A medida que el cuento avanza el lenguaje
se hace más transparente y todo parece resumirse en el nudo “la
contemplación”. Las catálisis e indicios se apoderan
de la narración y lo que se destaca es la simbiosis que parece
ser el axolotl, mezcla de pez-estatuilla china y pequeño lagarto
y dedos humanos. El monema «obsesionó» se reserva para
describir los menudos dedos terminados en uñas minuciosamente humanas.
La descripción del rostro parece ser la de un monje zen en meditación
que siente la unidad entre las experiencias binaria sinvida-vida y humano-animal.
El rostro es «inexpresivo», y es parte de los indicios que
dan cuenta de toda la descripción y donde parecen conectarse más
directamente con la experiencia de la meditación es cuando el axolotl
respira a través de sus branquias «lo único vivo en
él, cada diez o quince segundos...» se movían. «El
tiempo se siente menos si estamos quietos». La preeminencia que
adquiere el hemisferio cerebral derecho en la meditación es la
que da cuenta de la vivencia
atemporal donde desaparece la dualidad pasado-futuro y sólo queda
un presente, el instante que se eterniza en el “estar despierto”.
Lo que fascina al hablante es la actitud
de los axolotl: «Oscuramente me pareció comprender su voluntad
secreta, abolir el espacio y el tiempo con una inmovilidad indiferente».
La descripción se puede proyectar fácilmente hacia alguien
que practica la meditación: quietud y abolición del espacio-tiempo.

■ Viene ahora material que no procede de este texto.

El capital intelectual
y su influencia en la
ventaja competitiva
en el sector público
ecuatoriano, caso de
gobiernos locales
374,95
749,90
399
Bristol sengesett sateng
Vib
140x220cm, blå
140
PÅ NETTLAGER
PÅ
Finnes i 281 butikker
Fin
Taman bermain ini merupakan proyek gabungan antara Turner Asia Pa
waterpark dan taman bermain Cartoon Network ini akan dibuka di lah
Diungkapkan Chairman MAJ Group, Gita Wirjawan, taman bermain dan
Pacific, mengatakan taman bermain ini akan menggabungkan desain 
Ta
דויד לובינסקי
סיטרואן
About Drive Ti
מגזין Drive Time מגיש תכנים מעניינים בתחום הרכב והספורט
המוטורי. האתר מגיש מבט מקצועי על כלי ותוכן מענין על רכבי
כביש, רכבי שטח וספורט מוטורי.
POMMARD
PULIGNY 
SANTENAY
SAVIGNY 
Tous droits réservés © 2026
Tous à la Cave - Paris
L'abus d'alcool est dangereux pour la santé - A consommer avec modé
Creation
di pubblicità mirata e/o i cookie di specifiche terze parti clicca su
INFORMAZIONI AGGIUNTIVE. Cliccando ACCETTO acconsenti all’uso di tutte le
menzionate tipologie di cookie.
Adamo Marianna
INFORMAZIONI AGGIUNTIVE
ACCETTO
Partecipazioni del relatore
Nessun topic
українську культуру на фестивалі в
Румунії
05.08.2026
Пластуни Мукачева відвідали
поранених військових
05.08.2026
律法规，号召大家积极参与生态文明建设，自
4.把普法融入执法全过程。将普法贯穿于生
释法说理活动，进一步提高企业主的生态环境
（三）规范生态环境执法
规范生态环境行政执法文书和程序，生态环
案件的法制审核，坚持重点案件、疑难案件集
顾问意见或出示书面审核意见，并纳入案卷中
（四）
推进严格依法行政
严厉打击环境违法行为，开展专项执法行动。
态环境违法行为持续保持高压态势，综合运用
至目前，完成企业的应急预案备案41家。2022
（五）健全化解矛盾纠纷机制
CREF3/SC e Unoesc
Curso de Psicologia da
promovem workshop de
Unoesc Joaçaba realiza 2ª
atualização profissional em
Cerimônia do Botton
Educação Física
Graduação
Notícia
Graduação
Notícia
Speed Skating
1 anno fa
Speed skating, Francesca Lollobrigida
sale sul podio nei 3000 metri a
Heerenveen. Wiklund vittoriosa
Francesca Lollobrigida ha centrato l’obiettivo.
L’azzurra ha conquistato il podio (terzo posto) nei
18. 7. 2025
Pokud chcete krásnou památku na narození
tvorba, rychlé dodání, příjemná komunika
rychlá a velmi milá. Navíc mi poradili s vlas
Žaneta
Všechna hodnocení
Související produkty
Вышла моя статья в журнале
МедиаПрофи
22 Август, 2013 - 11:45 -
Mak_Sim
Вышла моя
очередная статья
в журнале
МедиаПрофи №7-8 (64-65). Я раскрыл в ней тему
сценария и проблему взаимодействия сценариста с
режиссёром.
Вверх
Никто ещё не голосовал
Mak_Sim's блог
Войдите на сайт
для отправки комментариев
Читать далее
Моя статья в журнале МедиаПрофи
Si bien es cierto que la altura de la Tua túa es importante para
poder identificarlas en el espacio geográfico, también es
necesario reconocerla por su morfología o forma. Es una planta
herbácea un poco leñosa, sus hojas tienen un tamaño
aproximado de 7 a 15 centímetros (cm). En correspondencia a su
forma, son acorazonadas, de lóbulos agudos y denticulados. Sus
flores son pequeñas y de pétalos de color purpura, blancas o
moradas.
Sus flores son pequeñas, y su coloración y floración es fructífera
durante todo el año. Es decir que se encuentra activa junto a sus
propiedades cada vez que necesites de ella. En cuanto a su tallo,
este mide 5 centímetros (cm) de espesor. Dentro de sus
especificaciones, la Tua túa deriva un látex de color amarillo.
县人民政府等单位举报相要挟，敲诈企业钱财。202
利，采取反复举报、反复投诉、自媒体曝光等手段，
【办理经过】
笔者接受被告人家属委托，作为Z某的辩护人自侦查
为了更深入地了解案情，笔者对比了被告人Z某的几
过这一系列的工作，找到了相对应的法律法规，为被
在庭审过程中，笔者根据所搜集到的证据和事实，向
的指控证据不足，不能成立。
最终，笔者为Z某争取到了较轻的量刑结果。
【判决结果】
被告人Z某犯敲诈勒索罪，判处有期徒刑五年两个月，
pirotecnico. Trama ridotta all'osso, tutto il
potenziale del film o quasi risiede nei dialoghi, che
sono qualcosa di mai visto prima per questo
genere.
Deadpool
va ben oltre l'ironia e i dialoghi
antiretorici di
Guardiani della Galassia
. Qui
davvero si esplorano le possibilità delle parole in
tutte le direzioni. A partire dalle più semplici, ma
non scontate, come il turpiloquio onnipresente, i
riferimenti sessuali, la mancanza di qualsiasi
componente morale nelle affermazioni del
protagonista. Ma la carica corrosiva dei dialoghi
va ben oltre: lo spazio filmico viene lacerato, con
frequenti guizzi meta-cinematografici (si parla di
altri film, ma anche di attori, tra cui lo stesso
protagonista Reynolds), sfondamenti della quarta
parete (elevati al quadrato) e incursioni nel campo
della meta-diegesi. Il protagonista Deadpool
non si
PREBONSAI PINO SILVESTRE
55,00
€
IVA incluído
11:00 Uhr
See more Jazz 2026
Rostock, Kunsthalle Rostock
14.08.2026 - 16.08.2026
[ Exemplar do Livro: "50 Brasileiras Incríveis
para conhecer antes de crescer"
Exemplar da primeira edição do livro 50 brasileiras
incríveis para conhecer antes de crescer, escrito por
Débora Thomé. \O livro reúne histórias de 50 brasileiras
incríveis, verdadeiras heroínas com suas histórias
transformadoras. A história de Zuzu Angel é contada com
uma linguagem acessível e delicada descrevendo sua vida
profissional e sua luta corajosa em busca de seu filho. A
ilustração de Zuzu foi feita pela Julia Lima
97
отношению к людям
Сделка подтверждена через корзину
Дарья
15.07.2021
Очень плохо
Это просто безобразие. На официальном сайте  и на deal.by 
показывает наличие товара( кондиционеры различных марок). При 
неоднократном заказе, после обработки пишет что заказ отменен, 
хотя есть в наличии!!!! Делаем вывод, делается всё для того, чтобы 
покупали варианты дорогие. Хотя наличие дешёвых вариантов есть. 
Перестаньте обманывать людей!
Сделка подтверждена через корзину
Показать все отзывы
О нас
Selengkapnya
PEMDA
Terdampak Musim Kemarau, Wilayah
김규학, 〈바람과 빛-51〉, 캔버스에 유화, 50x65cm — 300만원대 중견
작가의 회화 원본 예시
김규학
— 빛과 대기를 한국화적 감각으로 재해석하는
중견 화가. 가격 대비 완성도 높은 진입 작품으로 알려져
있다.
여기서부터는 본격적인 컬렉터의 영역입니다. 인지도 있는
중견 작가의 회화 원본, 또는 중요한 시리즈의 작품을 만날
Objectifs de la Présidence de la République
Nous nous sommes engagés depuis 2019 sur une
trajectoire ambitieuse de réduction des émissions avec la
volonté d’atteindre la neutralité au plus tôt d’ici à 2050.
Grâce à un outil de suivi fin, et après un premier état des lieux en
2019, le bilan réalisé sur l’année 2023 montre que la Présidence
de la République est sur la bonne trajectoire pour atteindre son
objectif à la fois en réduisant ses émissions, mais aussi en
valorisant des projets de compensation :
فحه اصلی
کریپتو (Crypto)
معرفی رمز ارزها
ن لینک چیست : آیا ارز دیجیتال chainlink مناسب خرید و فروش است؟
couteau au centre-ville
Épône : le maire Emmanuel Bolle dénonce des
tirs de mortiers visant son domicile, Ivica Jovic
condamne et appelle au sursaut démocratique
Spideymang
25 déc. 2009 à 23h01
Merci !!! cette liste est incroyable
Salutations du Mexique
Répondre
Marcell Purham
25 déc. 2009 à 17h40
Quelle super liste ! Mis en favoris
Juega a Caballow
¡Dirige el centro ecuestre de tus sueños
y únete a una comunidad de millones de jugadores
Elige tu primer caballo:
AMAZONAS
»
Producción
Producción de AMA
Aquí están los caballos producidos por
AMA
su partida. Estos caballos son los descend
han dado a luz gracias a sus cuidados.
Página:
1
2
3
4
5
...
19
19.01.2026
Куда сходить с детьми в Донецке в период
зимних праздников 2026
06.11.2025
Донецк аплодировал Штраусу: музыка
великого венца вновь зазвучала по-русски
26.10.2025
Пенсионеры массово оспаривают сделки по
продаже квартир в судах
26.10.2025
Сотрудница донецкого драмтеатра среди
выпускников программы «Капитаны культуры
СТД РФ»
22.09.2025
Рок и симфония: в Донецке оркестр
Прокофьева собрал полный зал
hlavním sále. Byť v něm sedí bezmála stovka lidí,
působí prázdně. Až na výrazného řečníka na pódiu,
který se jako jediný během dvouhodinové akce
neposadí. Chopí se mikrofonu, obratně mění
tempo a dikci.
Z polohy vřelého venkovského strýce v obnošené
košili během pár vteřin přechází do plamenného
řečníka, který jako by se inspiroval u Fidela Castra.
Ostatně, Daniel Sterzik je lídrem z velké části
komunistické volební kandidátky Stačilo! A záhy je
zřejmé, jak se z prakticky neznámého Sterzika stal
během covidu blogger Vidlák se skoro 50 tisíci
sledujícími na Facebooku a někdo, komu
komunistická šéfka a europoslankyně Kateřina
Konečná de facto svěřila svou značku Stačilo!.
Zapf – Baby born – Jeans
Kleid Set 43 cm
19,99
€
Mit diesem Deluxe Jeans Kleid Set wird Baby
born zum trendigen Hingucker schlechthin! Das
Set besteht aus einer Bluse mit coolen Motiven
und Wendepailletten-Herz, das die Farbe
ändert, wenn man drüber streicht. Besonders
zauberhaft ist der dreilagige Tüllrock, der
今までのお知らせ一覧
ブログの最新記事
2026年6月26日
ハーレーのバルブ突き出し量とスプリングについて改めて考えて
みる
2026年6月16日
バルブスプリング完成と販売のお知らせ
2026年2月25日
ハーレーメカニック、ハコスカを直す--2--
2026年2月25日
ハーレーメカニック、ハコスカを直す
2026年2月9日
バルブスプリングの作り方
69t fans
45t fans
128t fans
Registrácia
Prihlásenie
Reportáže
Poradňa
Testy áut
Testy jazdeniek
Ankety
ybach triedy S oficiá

En estos pasajes se plantean las siguientes oposiciones.
Quietud
— Desaparición del espacio-tiempo — Libertad
Movimiento — Fluir del espacio y tiempo
— Encerramiento
En
estos indicios sobre el ser de los axololt destacan los ojos «sus
ojos sobre todo, me obsesionaban». Es sabida la relación
de los budistas con la mirada de las imágenes de Buda, la que es
no-vista ni siquiera cuando la están pintando y lo hacen a través
de un espejo. El narrador acerca de la mirada ha dicho unos párrafos
antes: «y entonces descubrí sus ojos, su cara. Un rostro
inexpresivo, sin otro rasgo que los ojos, dos orificios como cabezas de
alfiler, enteramente de un oro transparente, carentes de toda vida pero
mirando, dejándose penetrar por mi mirada que parecía pasar
a través del punto áureo y perderse en un diáfano
misterio. Los ojos de los axolotl me decían de una vida diferente,
de otra manera de mirar». Esa otra manera de ver está vinculada
directamente con la experiencia zen que puede sintetizarse así.
Cuando una persona mira la montaña
el bosque, el río son eso y nada más.
Cuando el principiante del zen mira la montaña
el bosque y el río encuentra otras cosas, pero al
sobrevenir la iluminación el bosque el río
y la montaña vuelven a ser bosque río y montaña. |
A
pesar de la insondable mirada de los axolotl, el hablante los siente cercanos.
Para él es descubrir en la mirada la respuesta a un koan que no
se resuelve con fáciles analogías. Termina la descripción
con una afirmación rotunda: «no eran animales». La
proyección de las ideas y emociones del hablante sobre los axolotl
lo va a llevar del pensamiento obsesivo a la búsqueda de «el
alivio del sufrimiento que a él le parece que sufren». La
descripción de los axolotl se desvía de la visión
de animales y aparece el rasgo azteca. Es imposible dejar de mencionar
aquí la intertextualidad con ‘La noche boca arriba’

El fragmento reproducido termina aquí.